IN KÜRZE

von Redaktion

CSD: Erste Ermittlung formal eingestellt

Karlsruhe – Mehr als zwei Wochen nach dem Anschlag auf den Berliner CSD hat die Bundesanwaltschaft die Ermittlungen gegen den toten mutmaßlichen Attentäter Abdul B. formal eingestellt. Weiter ermittelt wird, ob es womöglich Mitwisser geben könnte, wie eine Sprecherin der Behörde in Karlsruhe sagte. Bei der Teileinstellung des Ermittlungsverfahrens handelt es sich um eine Formalie, da gegen Tote nicht ermittelt werden kann.

Migranten: Südafrika verlangt jetzt Geld

Kapstadt – Nach Monaten der Gewalt gegen irreguläre Migranten in Südafrika fordert die Regierung von mehreren Ländern in der Region eine Entschädigung für Rückführungskosten. Die Regierung von Präsident Cyril Ramaphosa hat seit April etwa 80.000 irreguläre Migranten abgeschoben. Dabei seien Kosten in Höhe von 293 Millionen Rand (16 Millionen Euro) entstanden, teilte das Innenministerium mit. Die Regierung habe Anträge an Nigeria, Äthiopien und Malawi gestellt.

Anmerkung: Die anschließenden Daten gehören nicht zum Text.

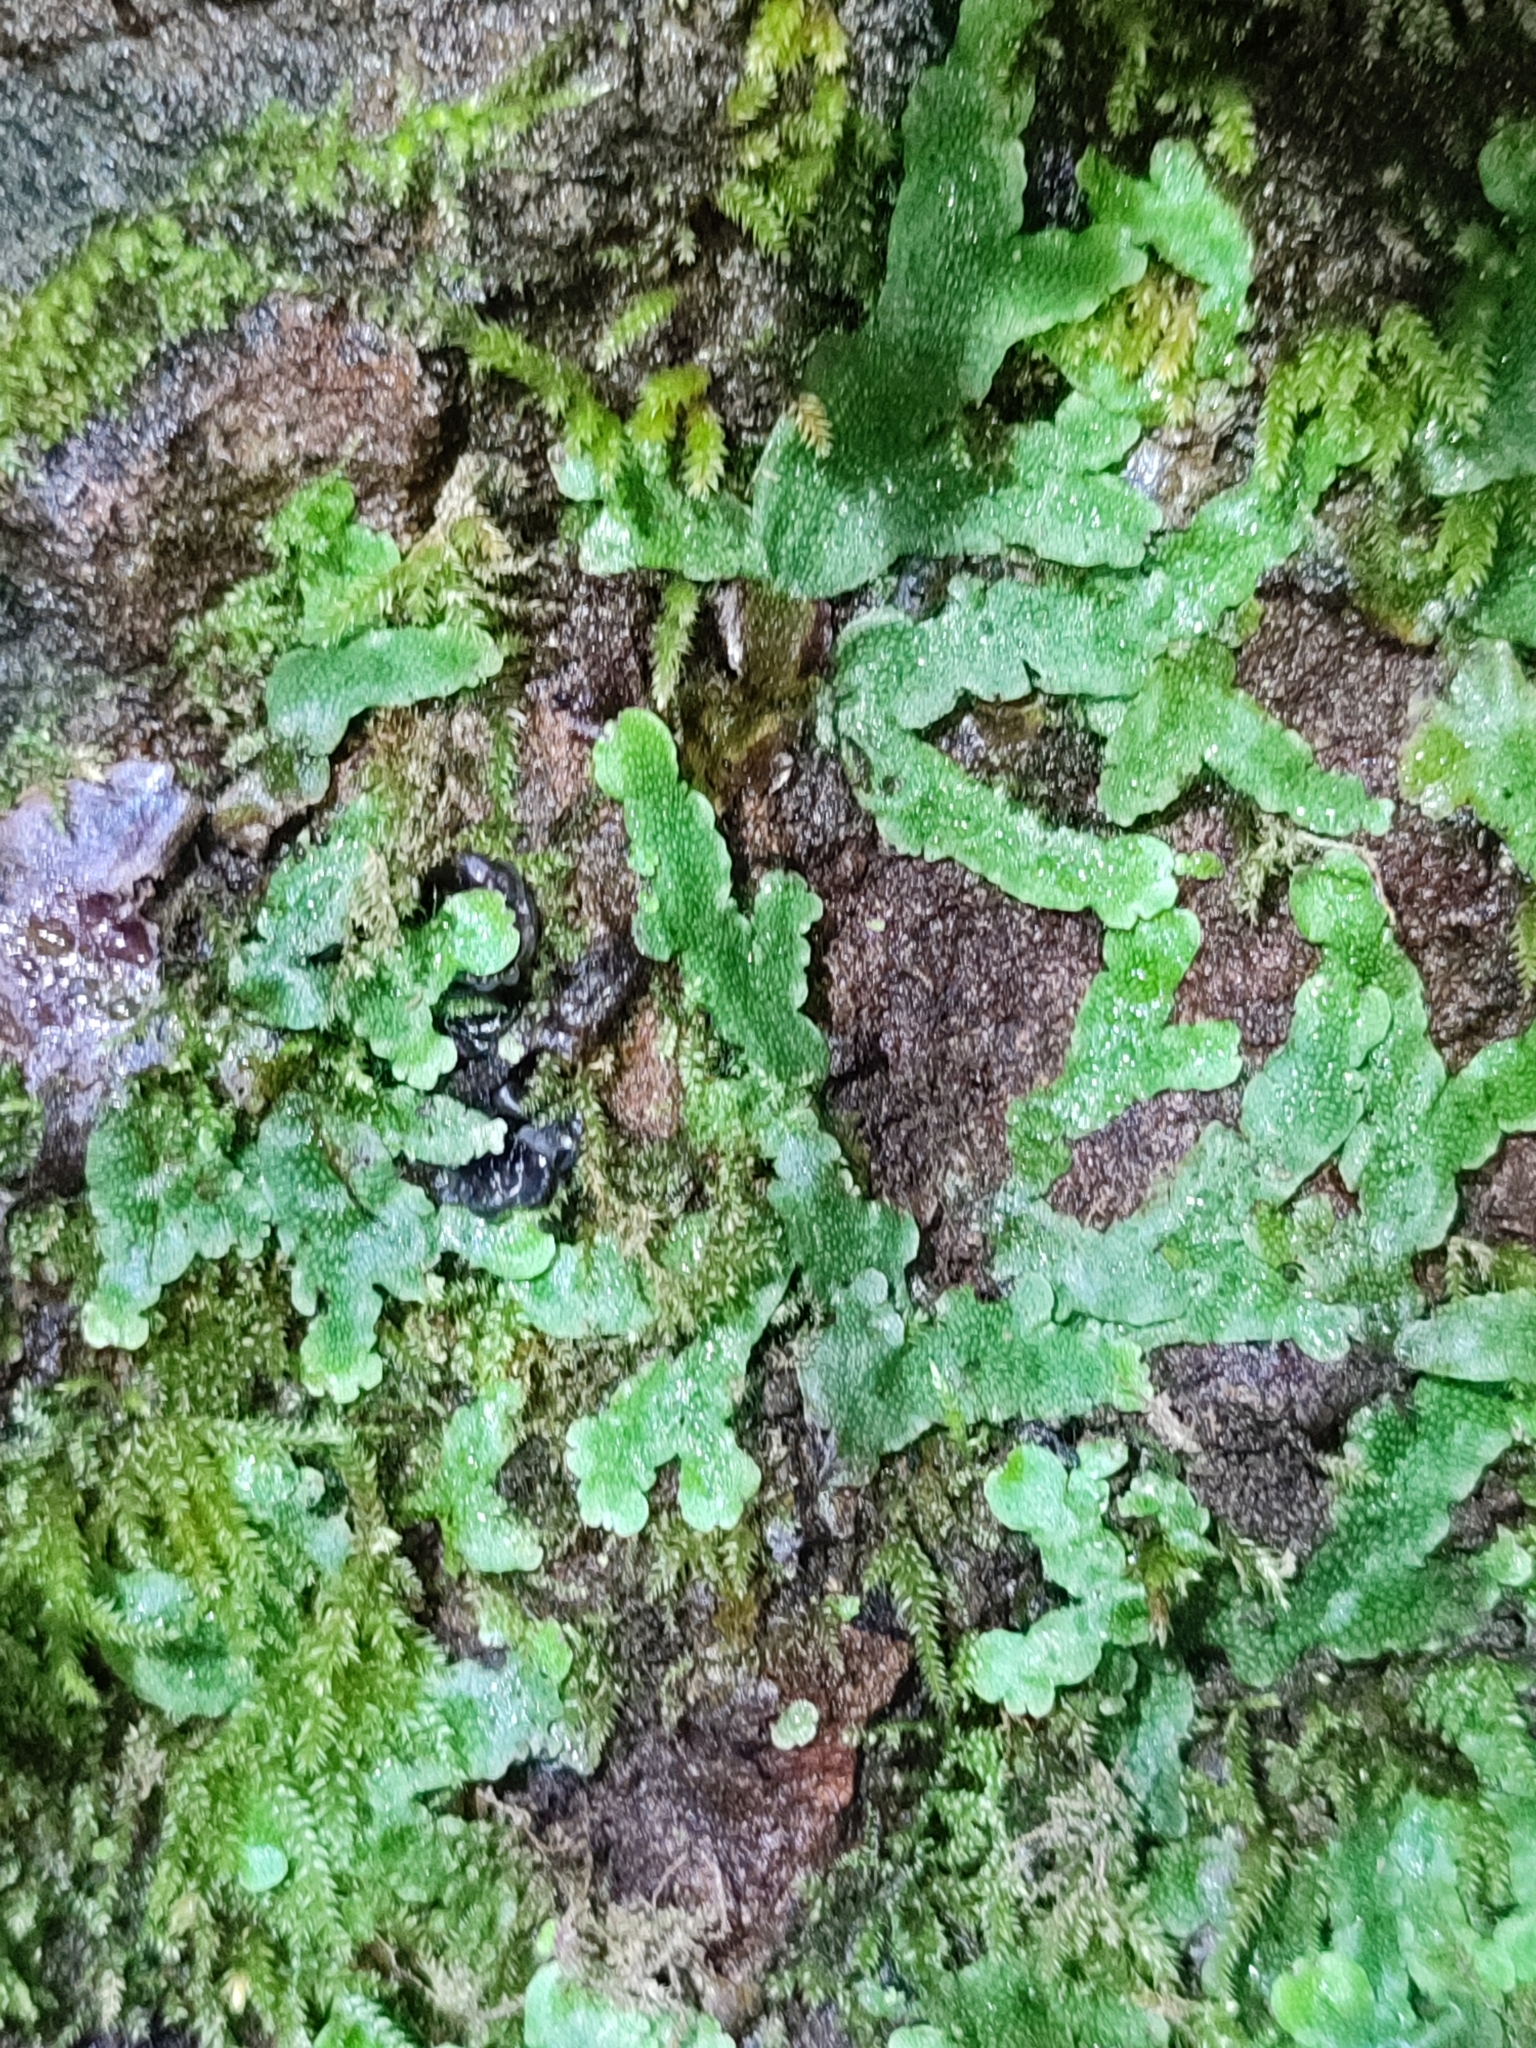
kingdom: Plantae
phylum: Marchantiophyta
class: Marchantiopsida
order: Marchantiales
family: Conocephalaceae
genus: Conocephalum
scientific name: Conocephalum salebrosum
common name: Cat-tongue liverwort
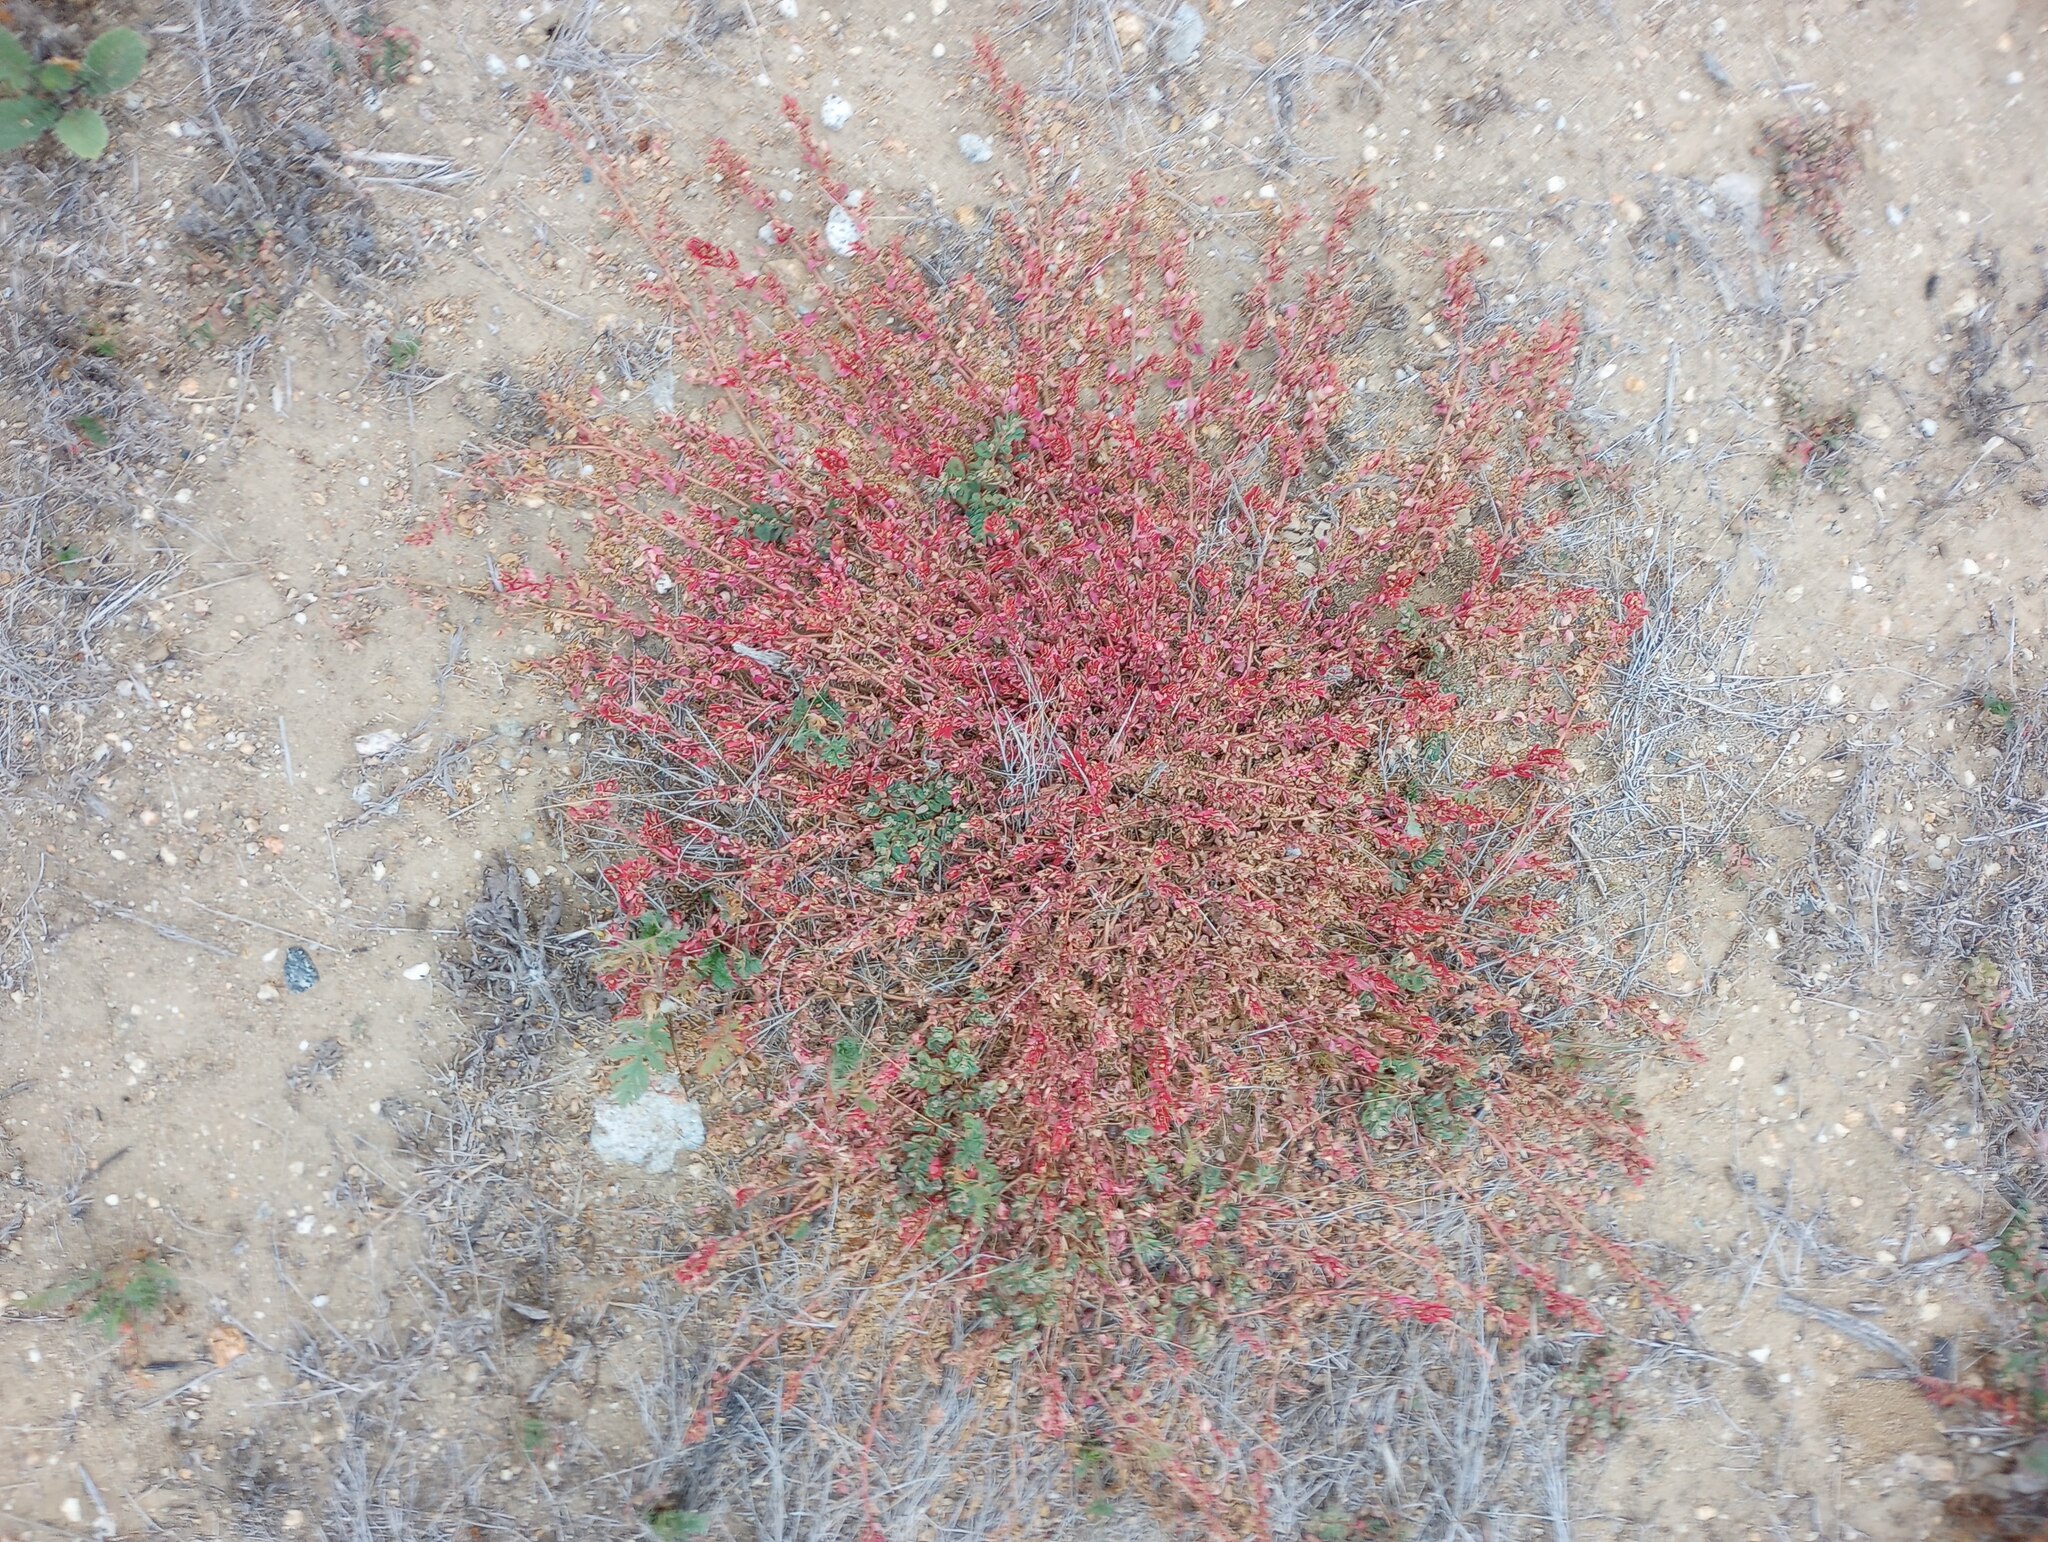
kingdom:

Siedler-Gewalt gegen Palästinenser

Ramallah – Israels Streitkräfte gehen eigenen Angaben zufolge gegen radikale israelische Siedler im Westjordanland vor, die seit Tagen die palästinensischen Bewohner eines abgelegenen Hauses bedrängt haben sollen. Berichten zufolge blockierten die Siedler Zugänge zu dem Haus im Dorf Kusra etwa mit großen Steinen, die Palästinenser waren demnach dort eingeschlossen. Israelische Medien berichten von Zusammenstößen zwischen Siedlern und Sicherheitskräften.

Fünf Jahre Taliban: Hungersnot im Land

Kabul – Fünf Jahre nach der Machtübernahme der Taliban leben laut Hilfsorganisationen große Teile der afghanischen Bevölkerung unter katastrophalen Bedingungen. Afghanistan sei „Schauplatz einer der größten humanitären Krisen der Welt“, erklärte Caritas International. „Die Ernährungs- und Einkommenssituation im Land ist dramatisch“, sagte Veronika Staudacher, Leiterin des Büros in der afghanischen Hauptstadt Kabul. Fehlende Arbeitsplätze und fünf Dürrejahre in Folge hätten die Bevölkerung weiter verarmt und die Mangelernährung verfestigt.

Raketen-Drohung gegen Trump

Ankara/Washington – Die Bedrohung durch eine Rakete soll laut US-Medien der Grund für das Täuschungsmanöver auf dem Rückflug von US-Präsident Donald Trump vom Nato-Gipfel in der Türkei gewesen sein. CNN berichtete unter Berufung auf einen Informanten von einer konkreten Bedrohung durch eine schultergestützte Rakete, auch die „New York Times“ will von einer konkreten Bedrohung durch eine Boden-Luft-Rakete gegen die Präsidentenmaschine Air Force One im direkten Umfeld des Nato-Gipfels erfahren haben.